§ Assignment: Pick out and copy every line below that has the word "lines".

======== Provided material ========

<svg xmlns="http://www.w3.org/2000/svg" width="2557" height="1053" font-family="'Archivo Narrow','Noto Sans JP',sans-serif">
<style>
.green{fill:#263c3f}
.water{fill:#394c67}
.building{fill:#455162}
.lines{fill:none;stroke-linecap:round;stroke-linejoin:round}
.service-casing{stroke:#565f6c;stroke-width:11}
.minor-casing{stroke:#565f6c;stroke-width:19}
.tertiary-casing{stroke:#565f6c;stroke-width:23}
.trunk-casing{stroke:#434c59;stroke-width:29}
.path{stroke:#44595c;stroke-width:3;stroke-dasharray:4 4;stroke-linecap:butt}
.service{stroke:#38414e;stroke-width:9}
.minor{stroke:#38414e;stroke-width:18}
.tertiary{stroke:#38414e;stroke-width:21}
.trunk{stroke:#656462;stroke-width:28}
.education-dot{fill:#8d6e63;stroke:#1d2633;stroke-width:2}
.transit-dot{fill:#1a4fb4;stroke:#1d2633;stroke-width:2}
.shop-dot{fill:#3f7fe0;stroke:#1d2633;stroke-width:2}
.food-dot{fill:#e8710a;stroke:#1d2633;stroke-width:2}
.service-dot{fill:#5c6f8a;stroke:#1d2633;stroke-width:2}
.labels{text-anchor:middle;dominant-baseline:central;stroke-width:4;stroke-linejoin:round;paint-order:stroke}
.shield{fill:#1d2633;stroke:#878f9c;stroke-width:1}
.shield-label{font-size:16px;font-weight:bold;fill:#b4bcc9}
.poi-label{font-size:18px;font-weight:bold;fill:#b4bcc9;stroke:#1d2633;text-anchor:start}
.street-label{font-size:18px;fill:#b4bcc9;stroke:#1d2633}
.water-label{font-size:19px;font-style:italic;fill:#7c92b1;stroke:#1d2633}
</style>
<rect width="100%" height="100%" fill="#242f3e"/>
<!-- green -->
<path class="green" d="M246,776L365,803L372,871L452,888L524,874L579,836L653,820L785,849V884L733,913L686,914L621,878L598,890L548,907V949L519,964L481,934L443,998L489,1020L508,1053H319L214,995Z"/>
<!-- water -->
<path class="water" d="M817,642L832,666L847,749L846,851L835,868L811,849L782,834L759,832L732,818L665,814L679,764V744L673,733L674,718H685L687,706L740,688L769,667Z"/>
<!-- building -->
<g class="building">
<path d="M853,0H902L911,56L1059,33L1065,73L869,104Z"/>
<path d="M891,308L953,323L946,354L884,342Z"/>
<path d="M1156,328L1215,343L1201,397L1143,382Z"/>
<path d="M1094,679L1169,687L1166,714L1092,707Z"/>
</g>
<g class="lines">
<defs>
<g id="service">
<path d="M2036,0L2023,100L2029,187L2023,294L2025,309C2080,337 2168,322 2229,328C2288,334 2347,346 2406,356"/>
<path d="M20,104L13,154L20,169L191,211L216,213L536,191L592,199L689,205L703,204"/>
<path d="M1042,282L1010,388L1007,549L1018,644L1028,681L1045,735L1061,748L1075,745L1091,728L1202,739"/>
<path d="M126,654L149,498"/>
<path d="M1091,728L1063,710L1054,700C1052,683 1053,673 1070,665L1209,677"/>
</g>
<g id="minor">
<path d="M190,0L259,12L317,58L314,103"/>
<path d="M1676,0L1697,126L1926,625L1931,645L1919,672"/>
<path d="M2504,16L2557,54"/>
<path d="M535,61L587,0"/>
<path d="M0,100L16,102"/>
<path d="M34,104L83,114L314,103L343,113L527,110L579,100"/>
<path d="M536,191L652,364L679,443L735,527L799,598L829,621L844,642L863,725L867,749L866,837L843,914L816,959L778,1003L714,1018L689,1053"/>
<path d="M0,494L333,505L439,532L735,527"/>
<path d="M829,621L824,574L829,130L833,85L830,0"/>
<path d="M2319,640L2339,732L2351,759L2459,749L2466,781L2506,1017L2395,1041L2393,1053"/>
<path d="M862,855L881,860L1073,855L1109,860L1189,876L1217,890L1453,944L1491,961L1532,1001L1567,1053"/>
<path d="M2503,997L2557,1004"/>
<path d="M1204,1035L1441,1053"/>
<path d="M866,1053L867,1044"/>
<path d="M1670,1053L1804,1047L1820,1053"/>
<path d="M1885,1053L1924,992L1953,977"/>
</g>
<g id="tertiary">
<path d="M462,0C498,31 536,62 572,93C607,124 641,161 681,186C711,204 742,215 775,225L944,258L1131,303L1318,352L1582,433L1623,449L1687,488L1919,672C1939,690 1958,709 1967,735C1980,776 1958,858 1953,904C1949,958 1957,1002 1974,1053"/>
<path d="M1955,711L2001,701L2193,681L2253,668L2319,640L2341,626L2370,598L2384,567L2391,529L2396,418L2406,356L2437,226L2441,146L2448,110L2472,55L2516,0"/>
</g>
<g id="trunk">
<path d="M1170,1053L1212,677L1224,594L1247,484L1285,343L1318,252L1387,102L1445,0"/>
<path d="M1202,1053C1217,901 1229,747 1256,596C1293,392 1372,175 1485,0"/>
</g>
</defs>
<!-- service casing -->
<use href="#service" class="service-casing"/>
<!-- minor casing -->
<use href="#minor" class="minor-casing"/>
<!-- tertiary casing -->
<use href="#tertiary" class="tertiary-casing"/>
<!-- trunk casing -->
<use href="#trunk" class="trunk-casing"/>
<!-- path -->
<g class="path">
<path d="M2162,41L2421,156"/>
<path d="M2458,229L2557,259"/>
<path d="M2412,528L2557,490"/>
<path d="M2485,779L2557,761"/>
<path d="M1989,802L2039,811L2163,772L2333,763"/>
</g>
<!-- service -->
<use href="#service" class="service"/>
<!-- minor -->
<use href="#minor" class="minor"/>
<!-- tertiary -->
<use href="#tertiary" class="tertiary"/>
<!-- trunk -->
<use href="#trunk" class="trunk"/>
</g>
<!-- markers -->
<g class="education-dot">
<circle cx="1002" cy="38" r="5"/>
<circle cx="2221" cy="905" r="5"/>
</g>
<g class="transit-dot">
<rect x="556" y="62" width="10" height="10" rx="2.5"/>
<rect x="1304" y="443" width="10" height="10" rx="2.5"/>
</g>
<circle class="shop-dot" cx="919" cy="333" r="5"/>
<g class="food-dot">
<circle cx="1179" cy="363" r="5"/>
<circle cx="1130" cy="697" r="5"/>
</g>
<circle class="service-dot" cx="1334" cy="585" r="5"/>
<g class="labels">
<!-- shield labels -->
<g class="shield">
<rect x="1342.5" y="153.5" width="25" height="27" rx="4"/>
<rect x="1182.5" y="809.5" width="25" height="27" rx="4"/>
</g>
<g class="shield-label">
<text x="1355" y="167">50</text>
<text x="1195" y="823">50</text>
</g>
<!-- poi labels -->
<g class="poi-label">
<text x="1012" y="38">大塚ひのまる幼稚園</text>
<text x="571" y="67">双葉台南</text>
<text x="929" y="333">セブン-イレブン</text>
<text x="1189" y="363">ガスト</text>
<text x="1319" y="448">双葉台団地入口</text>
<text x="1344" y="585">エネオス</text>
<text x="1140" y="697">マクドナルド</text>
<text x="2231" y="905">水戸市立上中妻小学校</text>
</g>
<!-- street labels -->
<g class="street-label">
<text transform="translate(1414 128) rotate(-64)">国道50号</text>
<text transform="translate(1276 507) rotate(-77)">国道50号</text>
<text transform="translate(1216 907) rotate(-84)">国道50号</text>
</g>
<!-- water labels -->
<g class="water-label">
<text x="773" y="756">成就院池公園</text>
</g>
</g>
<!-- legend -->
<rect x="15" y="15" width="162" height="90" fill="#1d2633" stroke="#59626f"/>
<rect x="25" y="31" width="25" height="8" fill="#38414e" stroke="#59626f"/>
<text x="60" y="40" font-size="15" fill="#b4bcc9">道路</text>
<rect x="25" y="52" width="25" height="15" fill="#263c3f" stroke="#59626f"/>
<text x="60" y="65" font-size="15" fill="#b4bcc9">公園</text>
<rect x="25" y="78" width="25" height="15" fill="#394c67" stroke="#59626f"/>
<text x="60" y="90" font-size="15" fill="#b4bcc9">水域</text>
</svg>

========

§ Solution to this task:
.lines{fill:none;stroke-linecap:round;stroke-linejoin:round}
<g class="lines">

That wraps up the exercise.